Stability | experimental |
---|---|
Portability | non-portable |
Safe Haskell | None |
Language | Haskell2010 |
A Dataloader is an extension of a Dataset and is primarily intended for compute-intensive, batch loading interfaces. When used with ImageFolder representations of Datasets, it shuffles the order of files to be loaded and leverages the async library when possible.
Concurrent loading primarily takes place in batchStream
. stream
exists
primarily to provide a unified API with training that is not batch-oriented.
Synopsis
- data Dataloader a b = Dataloader {}
- uniformIxline :: Dataset a -> GenIO -> IO (Vector Int)
- stream :: (MonadThrow io, MonadIO io) => Dataloader a b -> Stream (Of b) io ()

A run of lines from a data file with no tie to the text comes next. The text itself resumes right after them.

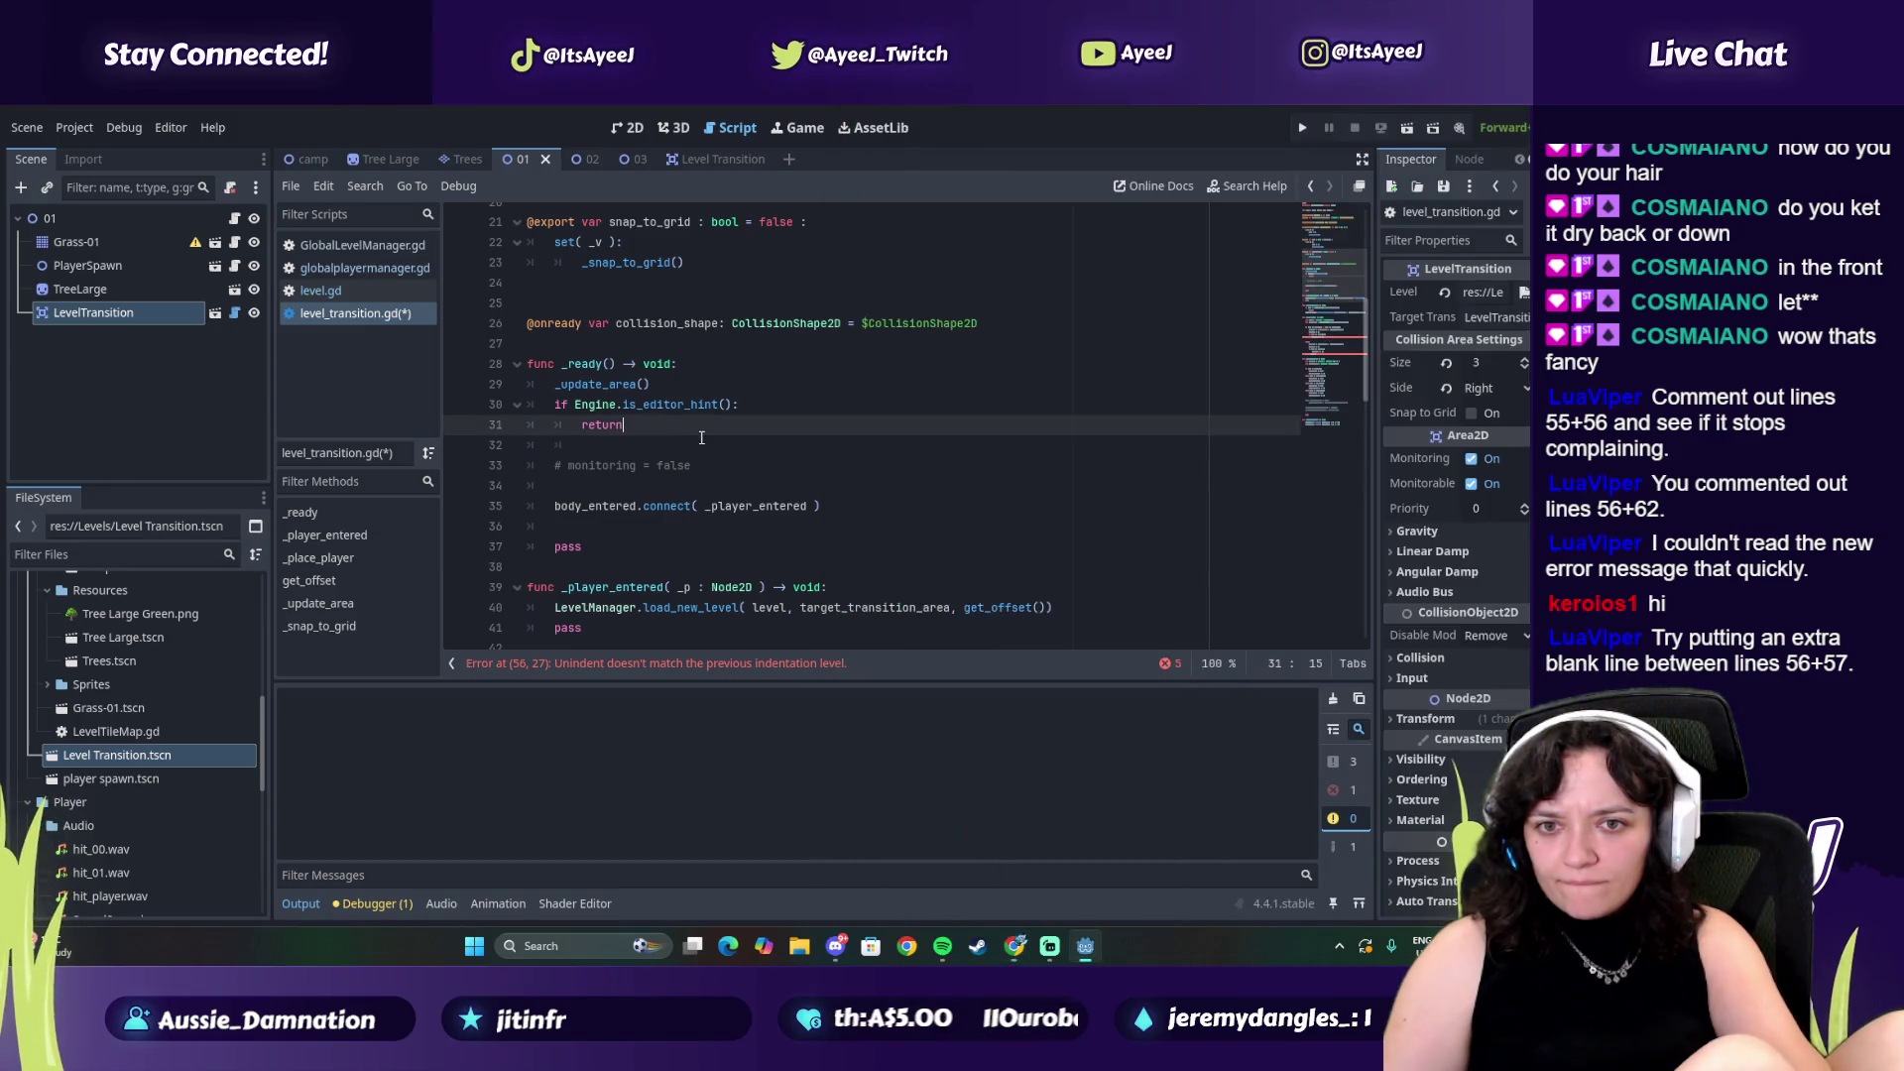
left_click(625, 455)
left_click(620, 484)
key("Return")
type("place")
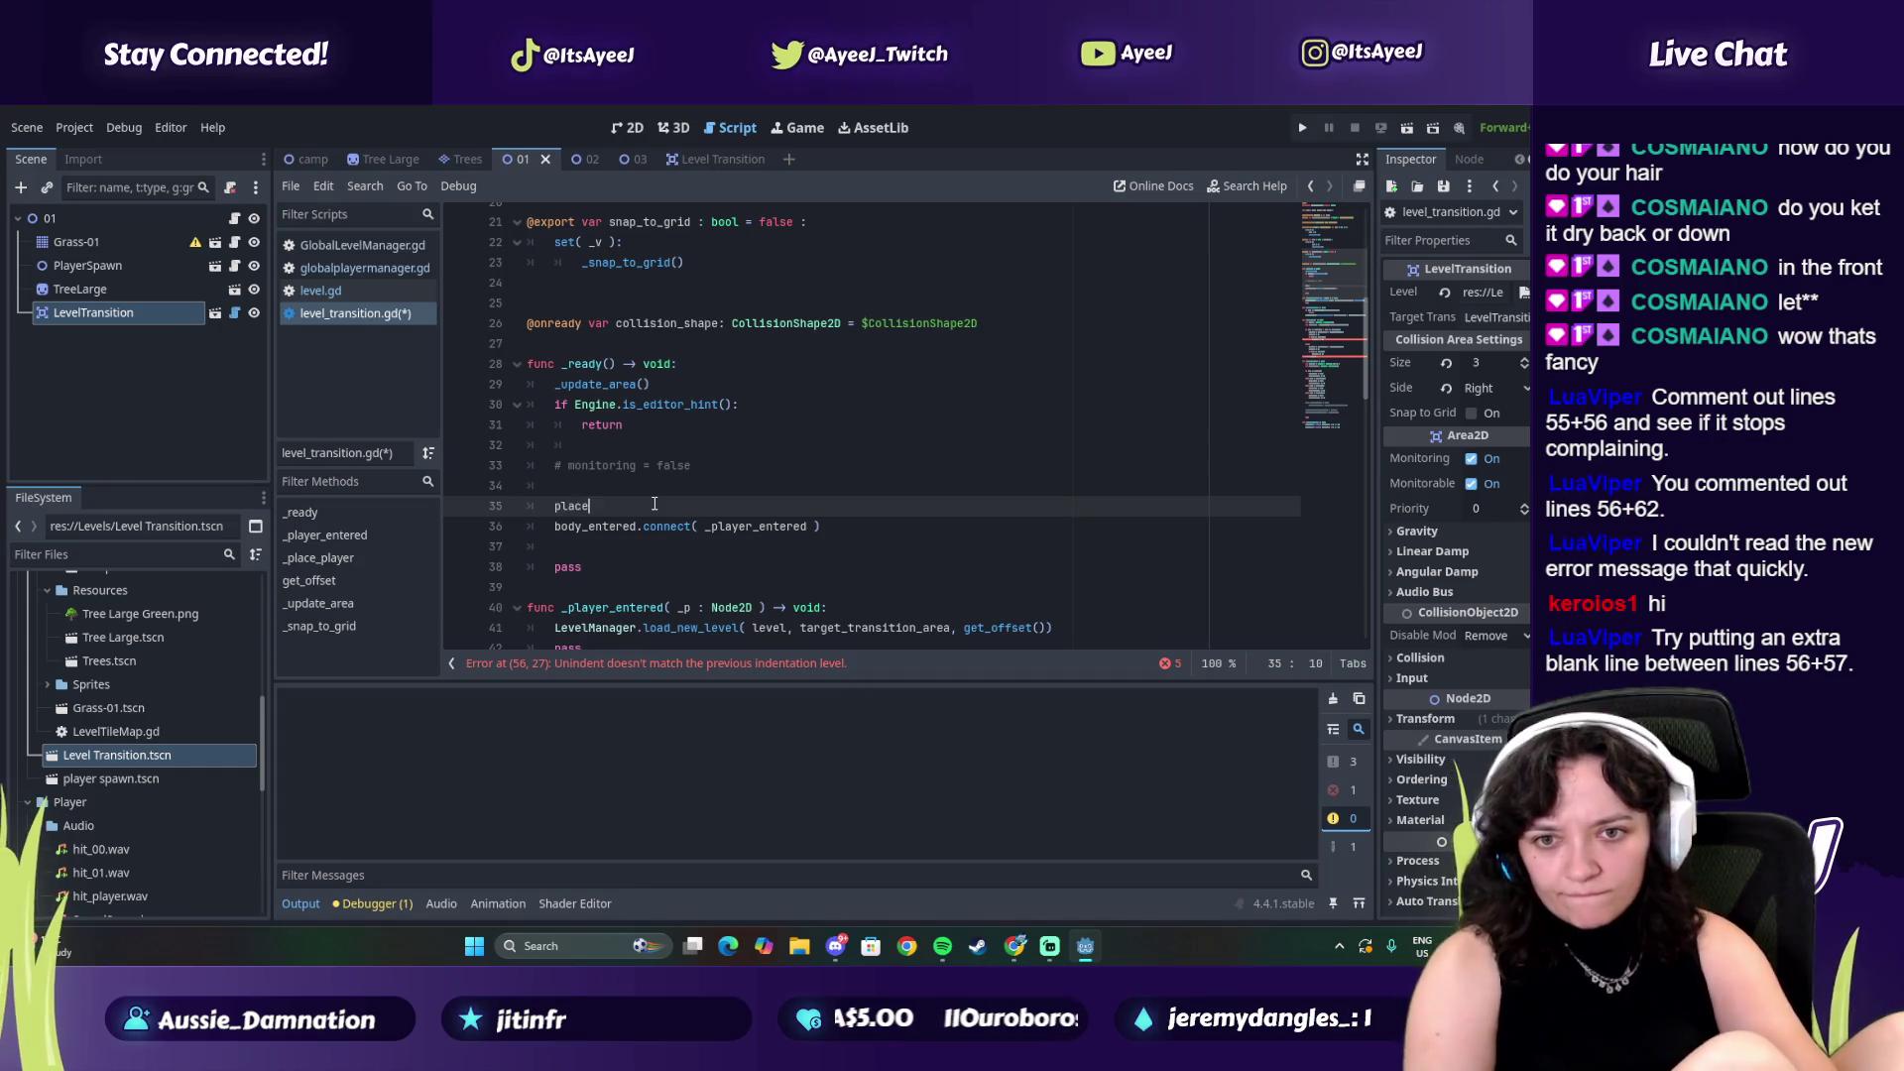
key("BackSpace")
key("BackSpace")
key("BackSpace")
type("_pl")
type("acew")
type("player()")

- batchStream :: (MonadThrow io, MonadIO io, NFData b) => Dataloader a b -> Stream (Of [b]) io ()
Documentation
data Dataloader a b Source #
Options for a data loading functions.
Dataloader | |
|
uniformIxline :: Dataset a -> GenIO -> IO (Vector Int) Source #
Generate a uniformly random index line from a dataset and a generator.
stream :: (MonadThrow io, MonadIO io) => Dataloader a b -> Stream (Of b) io () Source #
Stream a dataset in-memory, applying a transformation function.
batchStream :: (MonadThrow io, MonadIO io, NFData b) => Dataloader a b -> Stream (Of [b]) io () Source #
Stream batches of a dataset, concurrently processing each element
NOTE: Run with -threaded -rtsopts
to concurrently load data in-memory.